Minnesota cop who killed Daunte Wright ‘betrayed badge’: ProsecutorAssociated Presson December 8, 2021 at 5:51 pm

Family attorney Jeff Storms, left, accompanies the family of Daunte Wright as they arrive at the Hennepin County Government Center in Minneapolis on Wednesday, Dec. 8, 2021, as opening statements begin in the trial for former suburban Minneapolis police officer Kim Potter. | AP

Prosecutor Erin Eldridge began her opening statement at former officer Brooklyn Center Officer Kim Potter’s manslaughter trial by telling jurors that a police officer’s the fundamental duty is to protect the sanctity of life.

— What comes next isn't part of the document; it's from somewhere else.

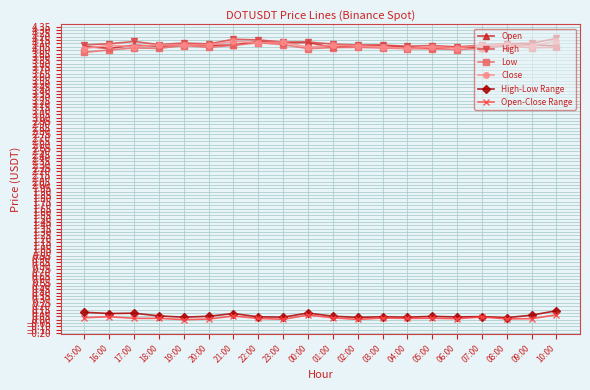

At how many categories does at least one series exceed 3?

20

MINNEAPOLIS –The suburban Minneapolis police officer who killed Daunte Wright violated her training and “betrayed a 20-year-old kid” when she shot him with a handgun instead of a Taser during a traffic stop, a prosecutor told jurors Wednesday.

Prosecutor Erin Eldridge began her opening statement at former officer Brooklyn Center Officer Kim Potter’s manslaughter trial by telling jurors that a police officer’s the fundamental duty is to protect the sanctity of life. She also said Potter had received extensive training, including in risks of firing the wrong weapon.

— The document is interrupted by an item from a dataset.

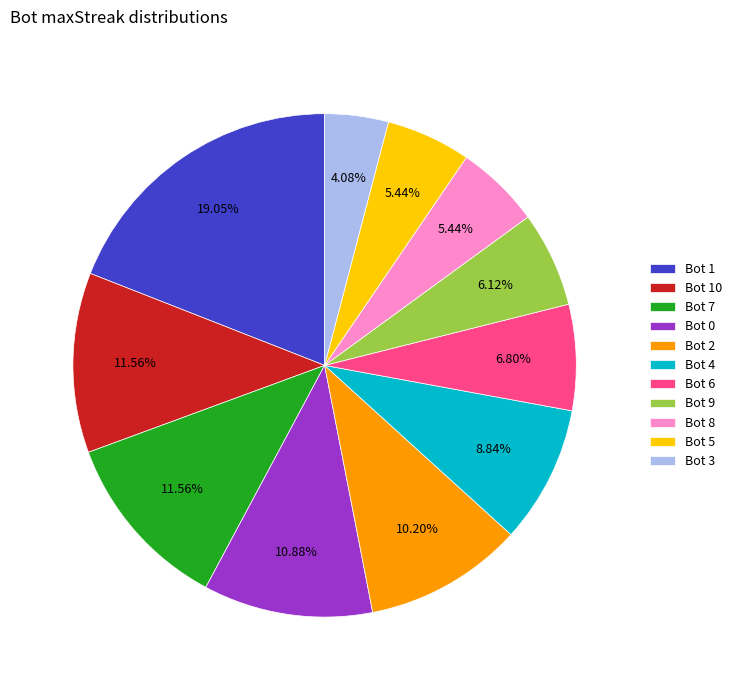

Which has a higher value, Bot 5 or Bot 4?

Bot 4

“This is exactly what she had been trained for years to prevent,” prosecutor Erin Eldridge said. “But on April 11, she betrayed her badge and she failed Daunte Wright.”

Potter, 49, is charged with first-degree and second-degree manslaughter in Wright’s April 11 death in Brooklyn Center. The white former officer — she resigned two days after the shooting — has said she meant to use her Taser on the 20-year-old Wright after he tried to drive away from a traffic stop as officers tried to arrest him, but that she grabbed her handgun instead.

Her body camera recorded the shooting.

Once Potter’s lawyers begin their defense, they’re expected to claim that Wright made an innocent mistake by pulling her handgun instead of her Taser when she shot Wright in April as he tried to drive away from a traffic stop.

Potter’s Taser was holstered on her left side, and her handgun on her right. Prosecutors argue that she was trained explicitly about the danger of avoiding deadly mix-ups.

“We trust them to know wrong from right, and left from right,” Eldridge said. “This case is about an officer who knew not to get it dead wrong, but she failed to get it right.”

Potter is white and Wright was Black.

A mostly white jury was seated last week in a case that sparked angry demonstrations outside the Brooklyn Center police station last spring. Those demonstrations, with protesters frequently clashing with police in riot gear, happened as former Minneapolis Officer Derek Chauvin was on trial just 10 miles away for killing George Floyd.

Potter was training a new officer when they pulled Wright over for having expired license plate tags and an air freshener hanging from the rearview mirror, according to a criminal complaint.

When they found that Wright had an outstanding arrest warrant, they tried to arrest him but he got back into his car instead of cooperating. Potter’s body-camera video recorded her shouting “Taser, Taser, Taser” and “I’ll tase you” before she fired once with her handgun.

Afterward, she is heard saying, “I grabbed the wrong (expletive) gun.”

To bolster their claim that it was an accident, defense attorneys have highlighted Potter’s immediate reaction and later body-camera footage that hasn’t been seen by the public in which Potter is said to have repeatedly expressed remorse. But they have also asserted that Potter was within her rights to use deadly force if she had consciously chosen to do so because Wright’s actions endangered other officers at the scene.

“She believed the use of a Taser was appropriate when she saw Mr. Wright’s abject denial of his lawful arrest coupled with his attempted flight,” defense attorney Paul Engh wrote in a pretrial filing seeking to dismiss one of the charges. “She could have shot him.”

Prosecutors say Potter had been trained on Taser use several times during her 26-year police career, including twice in the six months that preceded the shooting. In one of their own pretrial filings, they cited training that explicitly warns officers about confusing a handgun with a Taser and directs them “to learn the differences between their Taser and firearm to avoid such confusion.”

Eldridge told jurors they would hear about several policies that she says Potter violated, including a policy on Taser use that says flight from an officer is not a good cause for using it.

A jury of 14 people, including two white alternates, will hear the case. Nine of the 12 jurors likely to deliberate are white, one is Black and two are Asian.

The jury’s racial makeup is roughly in line with the demographics of Hennepin County, which is about 74% white. But the jury is notably less diverse than the one that convicted Chauvin in Floyd’s killing.

Potter has told the court she will testify.

The most serious charge against Potter requires prosecutors to prove recklessness, while the lesser requires them to prove culpable negligence. Minnesota’s sentencing guidelines call for a prison term of just over seven years on the first-degree manslaughter count and four years on the second-degree one. Prosecutors have said they will seek a longer sentence.